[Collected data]

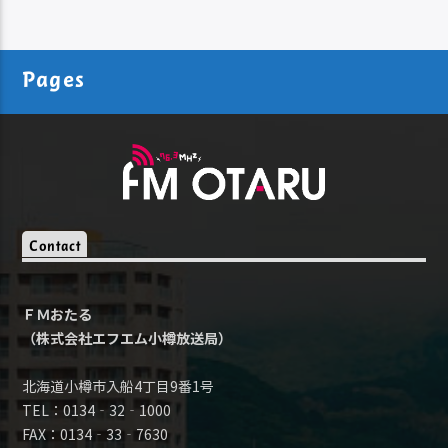
Pages
Contact
ＦＭおたる
（株式会社エフエム小樽放送局）
北海道小樽市入船4丁目9番1号
TEL：0134‐32‐1000
FAX：0134‐33‐7630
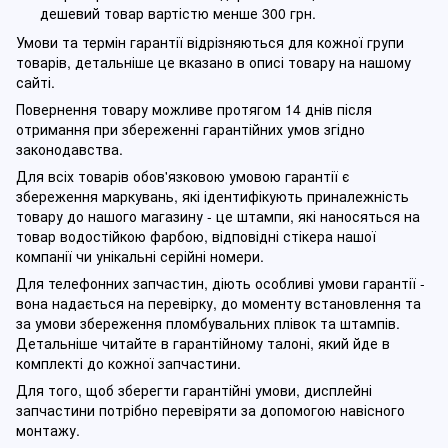
дешевий товар вартістю менше 300 грн.
Умови та термін гарантії відрізняються для кожної групи
товарів, детальніше це вказано в описі товару на нашому
сайті.
Повернення товару можливе протягом 14 днів після
отримання при збереженні гарантійних умов згідно
законодавства.
Для всіх товарів обов'язковою умовою гарантії є
збереження маркувань, які ідентифікують приналежність
товару до нашого магазину - це штампи, які наносяться на
товар водостійкою фарбою, відповідні стікера нашої
компанії чи унікальні серійні номери.
Для телефонних запчастин, діють особливі умови гарантії -
вона надається на перевірку, до моменту встановлення та
за умови збереження пломбувальних плівок та штампів.
Детальніше читайте в гарантійному талоні, який йде в
комплекті до кожної запчастини.
Для того, щоб зберегти гарантійні умови, дисплейні
запчастини потрібно перевіряти за допомогою навісного
монтажу.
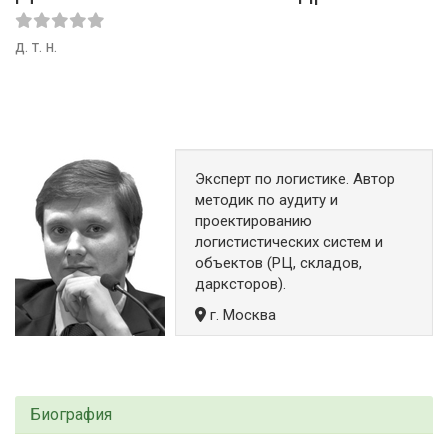
д. т. н.
Эксперт по логистике. Автор
методик по аудиту и
проектированию
логистистических систем и
объектов (РЦ, складов,
дарксторов).
г. Москва
Биография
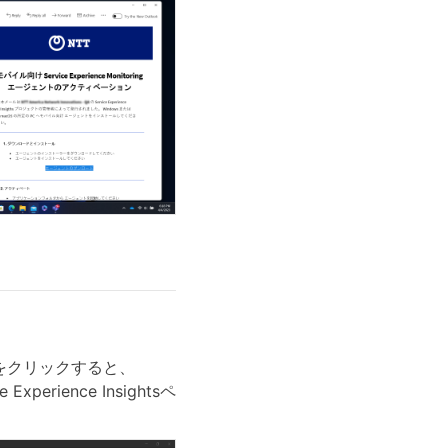
をクリックすると、
Experience Insightsペ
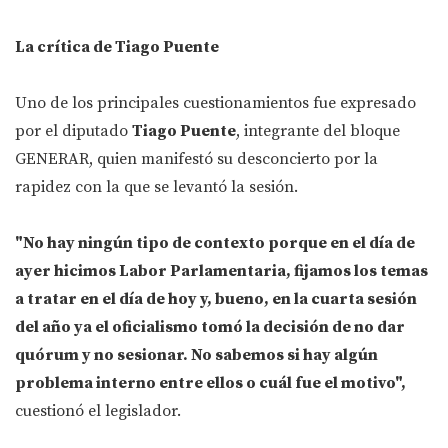
La crítica de Tiago Puente
Uno de los principales cuestionamientos fue expresado
por el diputado
Tiago Puente
, integrante del bloque
GENERAR, quien manifestó su desconcierto por la
rapidez con la que se levantó la sesión.
"No hay ningún tipo de contexto porque en el día de
ayer hicimos Labor Parlamentaria, fijamos los temas
a tratar en el día de hoy y, bueno, en la cuarta sesión
del año ya el oficialismo tomó la decisión de no dar
quórum y no sesionar. No sabemos si hay algún
problema interno entre ellos o cuál fue el motivo",
cuestionó el legislador.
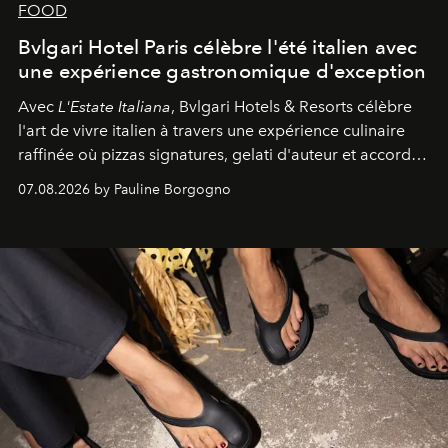
FOOD
Bvlgari Hotel Paris célèbre l'été italien avec
une expérience gastronomique d'exception
Avec
L'Estate Italiana
, Bvlgari Hotels & Resorts célèbre
l'art de vivre italien à travers une expérience culinaire
raffinée où pizzas signatures, gelati d'auteur et accords
d'exception composent un véritable voyage sensoriel.
07.08.2026 by Pauline Borgogno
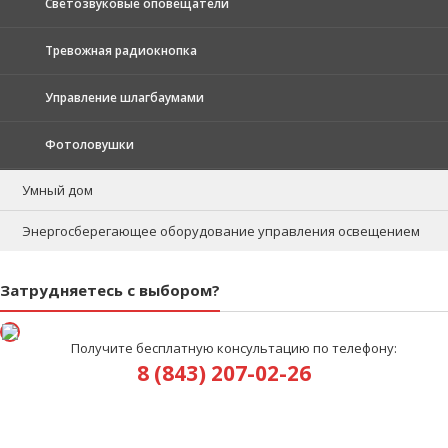
Светозвуковые оповещатели
Тревожная радиокнопка
Управление шлагбаумами
Фотоловушки
Умный дом
Энергосберегающее оборудование управления освещением
Затрудняетесь с выбором?
Получите бесплатную консультацию по телефону:
8 (843) 207-02-26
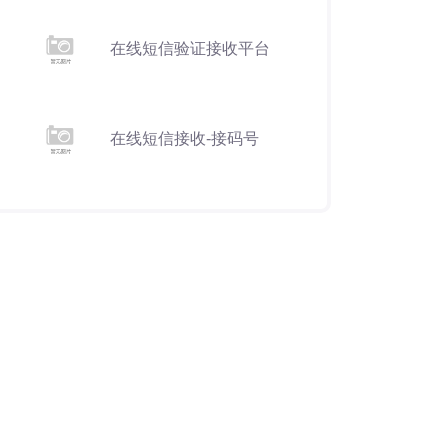
在线短信验证接收平台
在线短信接收-接码号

● **TRY IT**
Do not copy pictures. Restate exactly the lines from the one containing "porque en el día de" through the last line of the records.

● **RESULT FOR THIS EXERCISE**
"No hay ningún tipo de contexto porque en el día de
ayer hicimos Labor Parlamentaria, fijamos los temas
a tratar en el día de hoy y, bueno, en la cuarta sesión
del año ya el oficialismo tomó la decisión de no dar
quórum y no sesionar. No sabemos si hay algún
problema interno entre ellos o cuál fue el motivo",
cuestionó el legislador.
FOOD
Bvlgari Hotel Paris célèbre l'été italien avec
une expérience gastronomique d'exception
Avec
L'Estate Italiana
, Bvlgari Hotels & Resorts célèbre
l'art de vivre italien à travers une expérience culinaire
raffinée où pizzas signatures, gelati d'auteur et accords
d'exception composent un véritable voyage sensoriel.
07.08.2026 by Pauline Borgogno
Светозвуковые оповещатели
Тревожная радиокнопка
Управление шлагбаумами
Фотоловушки
Умный дом
Энергосберегающее оборудование управления освещением
Затрудняетесь с выбором?
Получите бесплатную консультацию по телефону:
8 (843) 207-02-26
在线短信验证接收平台
在线短信接收-接码号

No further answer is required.